In order to keep up with this huge change in Microsoft, Mozilla is planning to restructure the basic features in its Firefox web browser. This change is considered to be an enormous change to Firefox since it was first established in 2002.
Mozilla came to a decision this time after the recent offerings of Microsoft, who are raising the bar ahead on the development of what they’re calling “independent and high-performing alternative to the stock browser, which is Microsoft Edge.”
As Mozilla’s Head of Engineering Dave Camp mentioned, in note on the mailing list of the organization: Despite the fact that Firefox was built on web techniques, the organization is capable of doing a much better job. As the recent technology news claimed.
Trying to achieve the mission of Mozilla in keeping the internet alive and widely accessible, this change is going to make some noise.
The company has already published some stereotypes of the intended design and the direction that the team is taking through this journey of change. Chad Weiner, director of product management, further clarified in a conversation with VentureBeat:
“The design appears familiar because its goal is to provide a smooth transition for Firefox Windows users,” Weiner added. “We wanted to make sure that Firefox showed up on Windows 10 as a first-class experience, so we’ve made a lot of subtle tweaks to the look and feel that both sit well in the Windows 10 context and are definitively Firefox.
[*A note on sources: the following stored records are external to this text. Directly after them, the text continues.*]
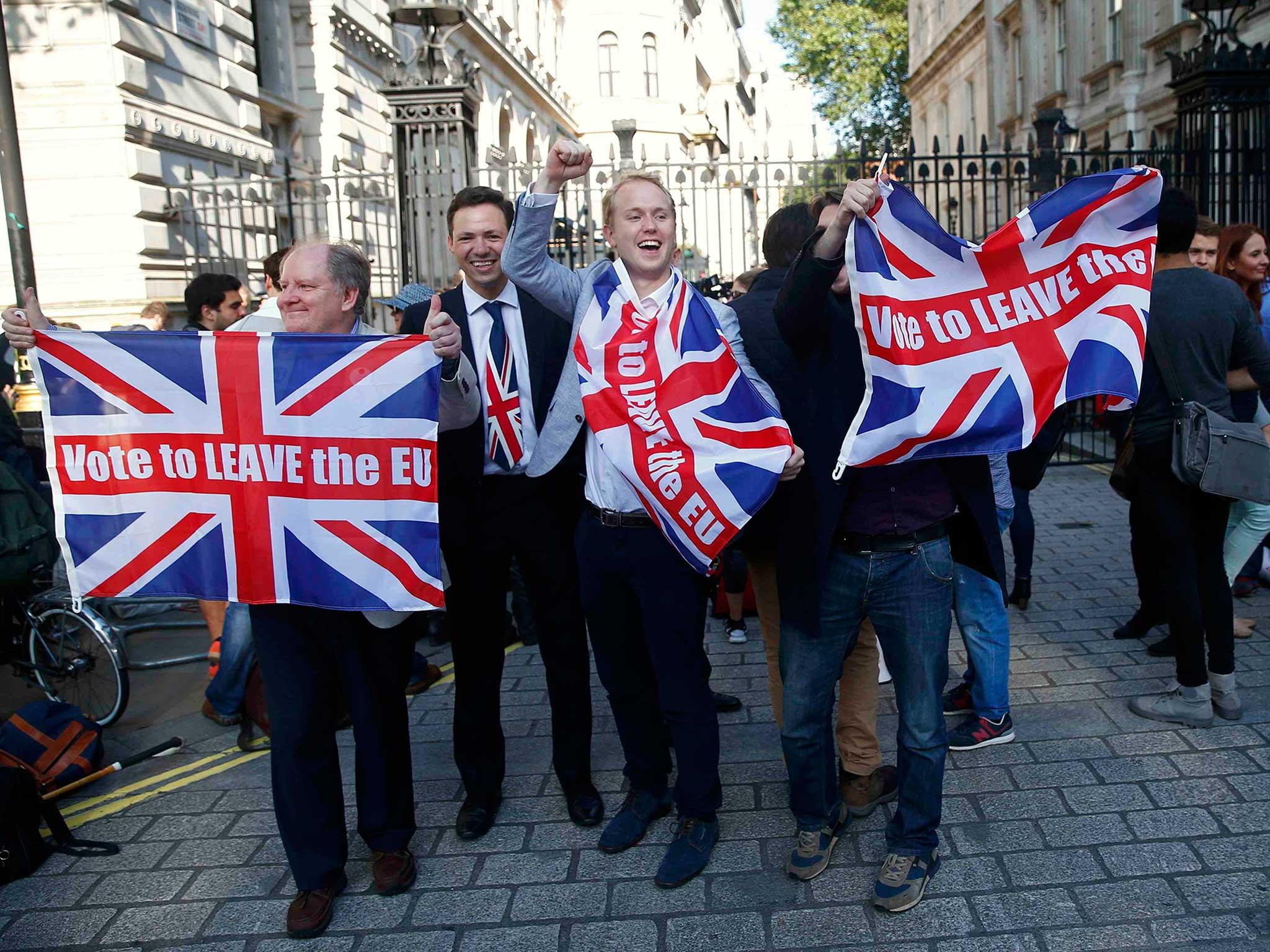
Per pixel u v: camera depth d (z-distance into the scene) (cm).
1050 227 282
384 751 306
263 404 293
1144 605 472
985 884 293
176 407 296
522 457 326
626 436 287
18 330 294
We’re taking visual cues from style changes appearing in Windows 10 and we’re also reducing the overall browser UI footprint to increase space for viewing the Web. “
In order to achieve this change and trying to keep up with the competitors web browsers, Mozilla has built the browser with the XUL user interface language, which it has developed in order to fill the gap that the HTML language was missing at that time.
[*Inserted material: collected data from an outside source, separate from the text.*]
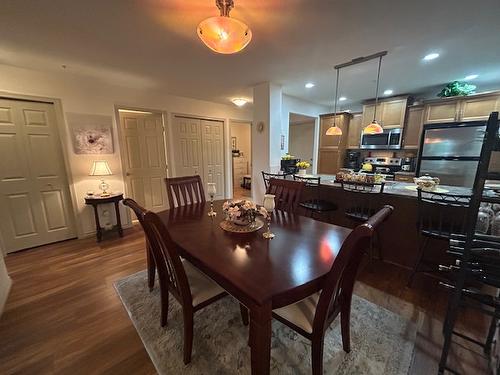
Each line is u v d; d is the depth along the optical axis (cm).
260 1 155
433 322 158
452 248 123
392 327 154
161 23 179
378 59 262
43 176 291
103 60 248
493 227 141
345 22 183
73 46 214
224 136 506
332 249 125
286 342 144
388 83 368
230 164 525
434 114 406
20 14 162
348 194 274
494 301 105
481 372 122
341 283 115
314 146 570
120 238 322
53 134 293
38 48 216
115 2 152
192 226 164
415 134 434
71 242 307
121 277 222
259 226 159
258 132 371
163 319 156
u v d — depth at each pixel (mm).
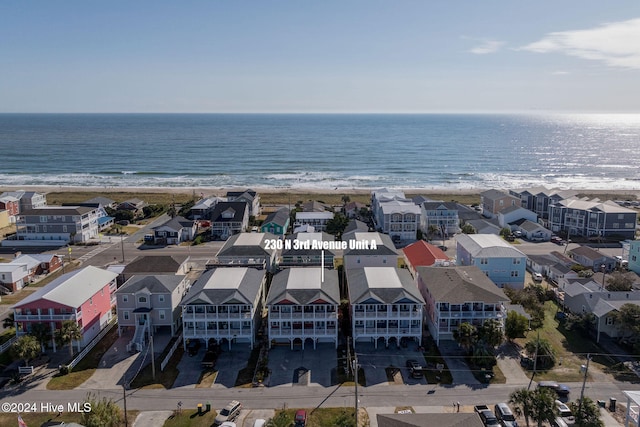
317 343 58156
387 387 49156
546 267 81750
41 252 96062
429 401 46750
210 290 57594
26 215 102125
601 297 62031
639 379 50500
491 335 53312
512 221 114250
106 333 61875
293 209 126312
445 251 95375
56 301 55281
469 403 46438
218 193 159625
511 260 73750
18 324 56156
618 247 98750
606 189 175250
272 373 51781
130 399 47281
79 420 43875
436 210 108688
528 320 58094
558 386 48000
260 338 59719
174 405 46312
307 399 47219
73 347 57438
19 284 76312
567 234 108562
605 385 49406
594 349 56812
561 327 62375
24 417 44469
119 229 111938
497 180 196625
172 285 61969
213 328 56906
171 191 164750
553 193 125750
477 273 65000
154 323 60688
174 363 54156
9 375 51438
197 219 118500
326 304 56250
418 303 55844
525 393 42219
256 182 186500
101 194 157875
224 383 50062
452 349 56781
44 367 53375
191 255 93750
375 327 56688
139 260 74250
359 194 158250
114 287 67812
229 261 75688
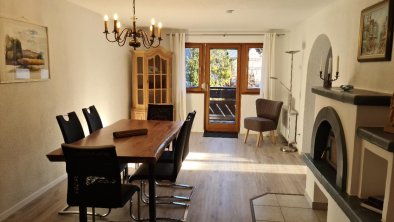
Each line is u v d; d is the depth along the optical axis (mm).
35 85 3393
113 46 5641
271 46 6438
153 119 4488
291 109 5840
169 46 6680
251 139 6367
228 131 7035
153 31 3156
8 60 2951
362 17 2859
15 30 3029
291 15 4715
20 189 3195
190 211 3203
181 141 2912
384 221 1869
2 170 2941
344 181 2402
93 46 4809
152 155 2426
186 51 6797
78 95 4375
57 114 3844
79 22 4332
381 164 2191
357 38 3029
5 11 2906
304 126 5074
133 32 3223
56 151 2521
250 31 6559
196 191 3709
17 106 3121
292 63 5832
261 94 6621
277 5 3996
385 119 2207
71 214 3092
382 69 2508
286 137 6102
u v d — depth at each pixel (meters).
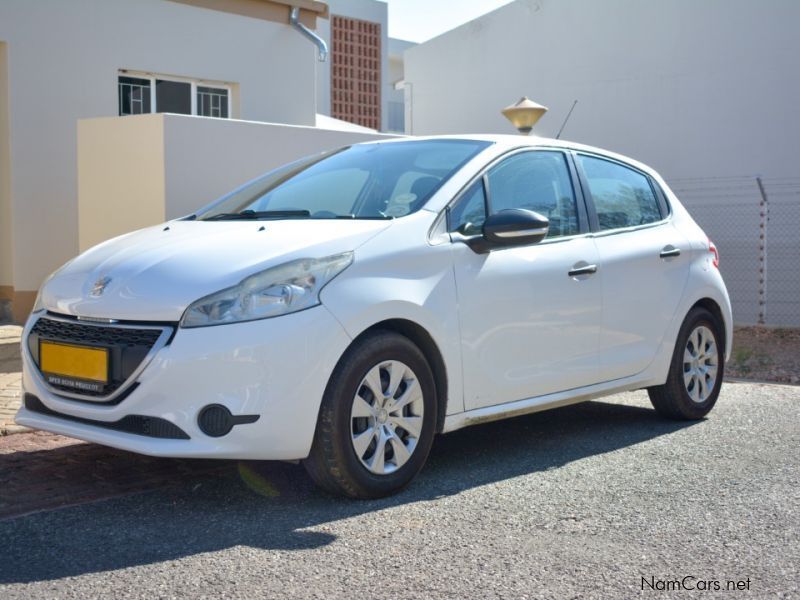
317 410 4.02
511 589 3.29
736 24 15.02
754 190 14.90
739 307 14.91
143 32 11.21
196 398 3.86
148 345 3.94
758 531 3.96
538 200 5.28
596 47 16.95
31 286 10.36
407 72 20.62
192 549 3.63
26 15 10.16
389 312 4.26
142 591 3.21
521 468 4.97
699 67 15.52
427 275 4.49
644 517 4.13
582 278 5.29
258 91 12.52
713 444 5.59
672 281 5.98
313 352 3.98
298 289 4.02
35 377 4.34
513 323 4.87
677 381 6.06
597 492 4.51
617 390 5.61
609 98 16.80
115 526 3.90
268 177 5.76
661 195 6.30
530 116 12.55
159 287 4.02
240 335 3.88
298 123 13.04
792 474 4.89
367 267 4.26
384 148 5.51
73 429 4.14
Based on what camp said, that the XUL hasn’t been really efficient in being a “web technique”, and that it has not received the attention that was required, which resulted into some issues and complications that were left neglected with the Geko Engine that Mozilla is using with Firefox.
Therefore, Mozilla is planning to move away from the XUL and the XBL languages, considering the fact that the negotiations on this subject are still new and going only internally. As camp said.
This transition, with Firefox is huge, if accomplished, could bring some enormous opportunities to the organization and its browser extensions. Camp has also stated that regarding this subject of future development and the “big questions” related to this change, might take some time to be answered.